The Fund's managers would estimate the next year's needs and set rates to create a pool large enough to cover them. Individuals would receive vouchers with which to choose a health plan that meets federal standards for covered services, appropriate numbers and types of providers, and fiscal and managerial capacity. Private insurers, which would continue to play a large role, would be paid risk-adjusted amounts so that those that happened to attract large numbers of high-risk people would not be disadvantaged by their success. That is, the HIF would pay the plans more for older people and those with pre-existing conditions than for healthy 25-year-olds. Another benefit of this proposal is that those who like the coverage they have now would be able to select the firm that provides it. Importantly, individuals would choose a plan based not on price but on the particular providers who are included and the quality of the plan's service.
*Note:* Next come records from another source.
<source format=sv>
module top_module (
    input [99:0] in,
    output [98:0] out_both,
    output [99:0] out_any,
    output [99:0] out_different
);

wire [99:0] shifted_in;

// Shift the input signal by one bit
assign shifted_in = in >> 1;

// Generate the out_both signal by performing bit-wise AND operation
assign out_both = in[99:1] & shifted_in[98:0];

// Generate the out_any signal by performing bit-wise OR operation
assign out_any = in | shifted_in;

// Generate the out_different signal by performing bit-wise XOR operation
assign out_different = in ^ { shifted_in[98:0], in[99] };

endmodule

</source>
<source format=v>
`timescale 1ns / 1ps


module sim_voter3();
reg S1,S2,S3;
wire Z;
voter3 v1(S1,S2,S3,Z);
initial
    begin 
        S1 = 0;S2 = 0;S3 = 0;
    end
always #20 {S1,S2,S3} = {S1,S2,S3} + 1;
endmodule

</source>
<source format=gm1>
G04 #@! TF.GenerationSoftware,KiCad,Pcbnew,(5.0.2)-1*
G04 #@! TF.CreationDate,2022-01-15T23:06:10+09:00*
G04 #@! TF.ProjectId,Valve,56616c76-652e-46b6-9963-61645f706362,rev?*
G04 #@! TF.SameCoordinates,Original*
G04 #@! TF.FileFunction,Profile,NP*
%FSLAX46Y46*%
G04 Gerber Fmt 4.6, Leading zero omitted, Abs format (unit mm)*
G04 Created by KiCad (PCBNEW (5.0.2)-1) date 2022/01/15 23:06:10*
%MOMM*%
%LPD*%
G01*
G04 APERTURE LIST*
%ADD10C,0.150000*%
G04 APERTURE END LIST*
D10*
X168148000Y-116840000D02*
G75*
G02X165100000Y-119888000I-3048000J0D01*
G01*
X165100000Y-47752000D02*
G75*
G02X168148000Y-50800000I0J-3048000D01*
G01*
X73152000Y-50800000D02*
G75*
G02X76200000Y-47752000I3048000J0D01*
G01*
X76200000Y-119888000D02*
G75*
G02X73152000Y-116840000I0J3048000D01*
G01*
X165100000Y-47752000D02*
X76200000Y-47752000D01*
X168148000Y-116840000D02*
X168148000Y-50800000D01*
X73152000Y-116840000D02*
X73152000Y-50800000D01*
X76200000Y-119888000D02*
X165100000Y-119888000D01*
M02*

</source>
Read more from Paying for Health Care Reform: Part 2, Huffington Post, August 13, 2009

On the Insurance Industry’s “True Colors”
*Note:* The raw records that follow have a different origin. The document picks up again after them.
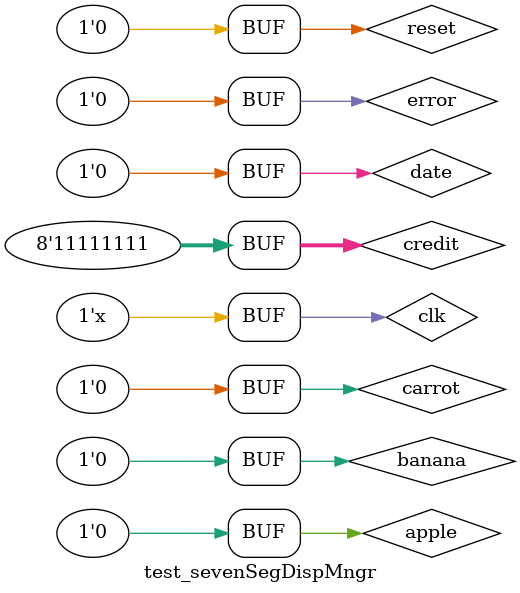
<source format=v>

module test_sevenSegDispMngr;

	reg clk, reset;
	reg apple, banana, carrot, date, error;
	reg [7:0] credit;

	wire [6:0] digit1, digit0;

	sevenSegDispMngr t1(clk, reset, apple, banana, carrot, date, error, credit, digit1, digit0);

	initial begin
		clk = 1;
		reset = 0;
		apple = 0;
		banana = 0;
		carrot = 0;
		date = 0;
		error = 0;
		credit = 8'b11111111;

		#10	apple = 1;
		#10 apple = 0;

		#100 banana = 1;
		#10 banana = 0;

		#100 carrot = 1;
		#10 carrot = 0;

		#100 date = 1;
		#10 date = 0;

		#100 error = 1;
		#10 error = 0;

		#30 apple = 1;
		#10 apple = 0;

	end

	always begin
    	#5 clk = ~clk;
    end
endmodule
</source>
The release of the PriceWaterhouseCoopers report reveals the insurance industry's true colors for all to see. Everyone who has followed events closely saw insurers publicly supporting reform ("We want to work with you, Mr. President."). The pros knew that, at the same time, their lobbyists have been working hard to strip the proposals, especially the Senate Finance Committee's version, of provisions that would guarantee robust coverage and might actually keep expenditures under control.

Not content with the prospect of huge new profits from the addition of millions of currently uninsured to their rolls, greedy insurers have worked hard to strip "most of the serious proposals ... to curb costs" from the bills under consideration. (New York Times, "Lobbyists Fight Last Big Plans to Cut Health Care Costs," October 11, 2009) Unless Congress rebels against this duplicity, unhappy voters will discover -- when they need care -- the limitations of the new coverage they must buy. The result is likely to be profoundly disappointing to everyone but the insurers….
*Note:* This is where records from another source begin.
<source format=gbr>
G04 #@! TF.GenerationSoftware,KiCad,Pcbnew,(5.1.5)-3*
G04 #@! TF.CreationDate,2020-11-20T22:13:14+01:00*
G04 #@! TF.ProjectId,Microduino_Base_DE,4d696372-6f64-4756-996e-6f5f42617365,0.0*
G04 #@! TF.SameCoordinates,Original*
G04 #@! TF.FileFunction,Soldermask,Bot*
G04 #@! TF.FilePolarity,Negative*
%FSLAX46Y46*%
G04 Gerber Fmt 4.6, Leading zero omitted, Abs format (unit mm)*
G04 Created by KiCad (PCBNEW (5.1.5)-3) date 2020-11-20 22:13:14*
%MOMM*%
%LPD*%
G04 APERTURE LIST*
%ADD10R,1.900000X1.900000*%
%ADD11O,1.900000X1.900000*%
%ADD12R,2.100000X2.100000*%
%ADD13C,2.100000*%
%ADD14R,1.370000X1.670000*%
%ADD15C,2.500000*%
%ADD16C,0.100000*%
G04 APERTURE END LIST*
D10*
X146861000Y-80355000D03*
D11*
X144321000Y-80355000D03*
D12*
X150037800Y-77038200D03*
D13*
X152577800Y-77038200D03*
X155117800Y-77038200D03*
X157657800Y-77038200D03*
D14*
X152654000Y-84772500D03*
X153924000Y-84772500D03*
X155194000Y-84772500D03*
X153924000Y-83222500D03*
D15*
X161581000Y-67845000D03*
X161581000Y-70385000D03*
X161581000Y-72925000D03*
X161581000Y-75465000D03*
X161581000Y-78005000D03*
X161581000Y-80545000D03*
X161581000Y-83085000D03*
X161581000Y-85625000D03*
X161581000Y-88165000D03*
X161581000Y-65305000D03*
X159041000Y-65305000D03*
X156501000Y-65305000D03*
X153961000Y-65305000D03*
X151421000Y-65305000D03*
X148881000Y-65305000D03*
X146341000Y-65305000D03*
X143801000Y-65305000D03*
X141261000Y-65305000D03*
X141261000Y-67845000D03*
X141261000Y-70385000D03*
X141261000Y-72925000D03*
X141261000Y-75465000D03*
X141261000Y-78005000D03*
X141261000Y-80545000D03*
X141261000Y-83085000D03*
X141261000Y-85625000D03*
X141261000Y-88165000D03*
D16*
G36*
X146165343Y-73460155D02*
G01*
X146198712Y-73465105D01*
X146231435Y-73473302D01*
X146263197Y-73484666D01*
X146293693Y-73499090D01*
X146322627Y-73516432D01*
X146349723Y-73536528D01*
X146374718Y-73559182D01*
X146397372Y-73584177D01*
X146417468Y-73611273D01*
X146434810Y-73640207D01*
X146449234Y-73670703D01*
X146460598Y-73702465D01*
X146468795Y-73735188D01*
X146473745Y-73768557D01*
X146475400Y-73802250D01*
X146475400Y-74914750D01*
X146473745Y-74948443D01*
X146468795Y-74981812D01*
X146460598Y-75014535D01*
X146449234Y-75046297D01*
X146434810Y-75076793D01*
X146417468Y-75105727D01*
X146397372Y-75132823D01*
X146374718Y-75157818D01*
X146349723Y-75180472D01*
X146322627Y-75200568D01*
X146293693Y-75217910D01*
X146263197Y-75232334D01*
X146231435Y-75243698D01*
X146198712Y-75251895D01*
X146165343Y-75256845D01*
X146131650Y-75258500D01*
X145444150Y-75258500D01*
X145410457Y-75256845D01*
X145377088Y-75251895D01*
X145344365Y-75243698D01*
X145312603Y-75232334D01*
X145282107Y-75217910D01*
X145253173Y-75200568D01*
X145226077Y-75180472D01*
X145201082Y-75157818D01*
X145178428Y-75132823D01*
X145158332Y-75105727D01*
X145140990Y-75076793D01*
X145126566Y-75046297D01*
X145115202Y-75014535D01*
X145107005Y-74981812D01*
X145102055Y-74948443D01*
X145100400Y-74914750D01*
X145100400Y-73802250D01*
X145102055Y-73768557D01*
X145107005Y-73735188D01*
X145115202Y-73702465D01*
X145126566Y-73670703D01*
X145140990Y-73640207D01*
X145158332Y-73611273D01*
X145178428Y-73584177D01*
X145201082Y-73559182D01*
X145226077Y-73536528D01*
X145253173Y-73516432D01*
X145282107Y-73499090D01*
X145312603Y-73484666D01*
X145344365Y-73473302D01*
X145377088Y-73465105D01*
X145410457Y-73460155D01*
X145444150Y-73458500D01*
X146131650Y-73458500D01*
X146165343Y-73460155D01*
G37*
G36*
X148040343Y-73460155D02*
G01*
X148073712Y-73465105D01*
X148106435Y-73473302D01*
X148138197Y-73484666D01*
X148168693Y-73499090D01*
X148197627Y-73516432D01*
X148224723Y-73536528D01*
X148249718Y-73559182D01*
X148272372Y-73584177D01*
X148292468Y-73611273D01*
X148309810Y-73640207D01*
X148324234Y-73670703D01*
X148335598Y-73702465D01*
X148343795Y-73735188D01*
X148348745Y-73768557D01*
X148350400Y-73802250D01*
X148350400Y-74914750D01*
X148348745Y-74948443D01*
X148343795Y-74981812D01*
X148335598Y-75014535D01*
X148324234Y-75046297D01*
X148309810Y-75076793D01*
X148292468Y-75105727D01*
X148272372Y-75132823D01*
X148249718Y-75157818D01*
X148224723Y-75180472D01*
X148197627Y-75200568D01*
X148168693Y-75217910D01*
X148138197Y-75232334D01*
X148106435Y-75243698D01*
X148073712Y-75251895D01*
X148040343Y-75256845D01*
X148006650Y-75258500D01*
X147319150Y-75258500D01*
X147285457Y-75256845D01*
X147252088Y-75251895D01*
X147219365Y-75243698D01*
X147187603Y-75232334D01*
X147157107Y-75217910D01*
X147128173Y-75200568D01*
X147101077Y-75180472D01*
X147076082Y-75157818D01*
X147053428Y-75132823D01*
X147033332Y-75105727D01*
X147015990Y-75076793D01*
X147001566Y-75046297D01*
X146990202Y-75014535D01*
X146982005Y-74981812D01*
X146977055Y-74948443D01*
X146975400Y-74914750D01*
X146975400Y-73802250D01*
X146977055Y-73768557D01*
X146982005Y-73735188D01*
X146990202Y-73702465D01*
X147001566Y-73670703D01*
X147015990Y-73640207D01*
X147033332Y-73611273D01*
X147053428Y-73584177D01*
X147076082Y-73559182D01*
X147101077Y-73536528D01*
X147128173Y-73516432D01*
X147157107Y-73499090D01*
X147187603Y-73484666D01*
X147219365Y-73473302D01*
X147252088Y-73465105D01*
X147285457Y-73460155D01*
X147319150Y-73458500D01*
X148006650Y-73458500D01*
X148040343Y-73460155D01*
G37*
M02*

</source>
The silver lining from this cloud of duplicity may be that insurers have destroyed any lingering justification for trying to please them in exchange for their public support of reform. If our Representatives and Senators are as angry as they should be for having been played for fools, they could wind up passing a much stronger bill -- one that would provide good coverage to more people at relatively modest cost….

The bottom line is that the insurers have demonstrated that there is no reason any more to cultivate their support. That being the case, Congress has a new chance to do the job right.

See more from “By Revealing Their True Colors, Insurers Eliminate Any Reason to Compromise With Them,” by Stephen M. Davidson, Huffington Post, October 19, 2009

On the Public Option

On October 20, 2009, the New York Times publishes the following letter from Davidson, warning that if Congress does not adopt a public option in its health care reform initiative, “We will be creating a whole new generation of underinsured.”  He writes,

The Public Option, and Other Choices
 
To the Editor:
 
I agree with your editorial that Congress should adopt a public option as part of its health care reform bill. It is the only way that those who do not have access to good, affordable insurance through their employers will be able to get decent coverage. Without it, the most popular private plans for this group of Americans are likely to be those with the highest out-of-pocket expenses, because those will be the plans they can afford.
 
In the Senate Finance Committee’s bill, that is the bronze plan, which requires that insurers cover only 65 percent of medical bills, leaving a whopping 35 percent to the patient. Many will forgo beneficial services because they will not be able to afford the out-of-pocket costs. Those who get really sick and need hospitalization or surgery will be in debt for years.
 
We will be creating a whole new generation of underinsured. The public option will give them a reasonable chance at affordable coverage that actually protects them.
 
Stephen M. Davidson
 
The writer, a professor at the Boston University School of Management, has written a forthcoming book about health care reform.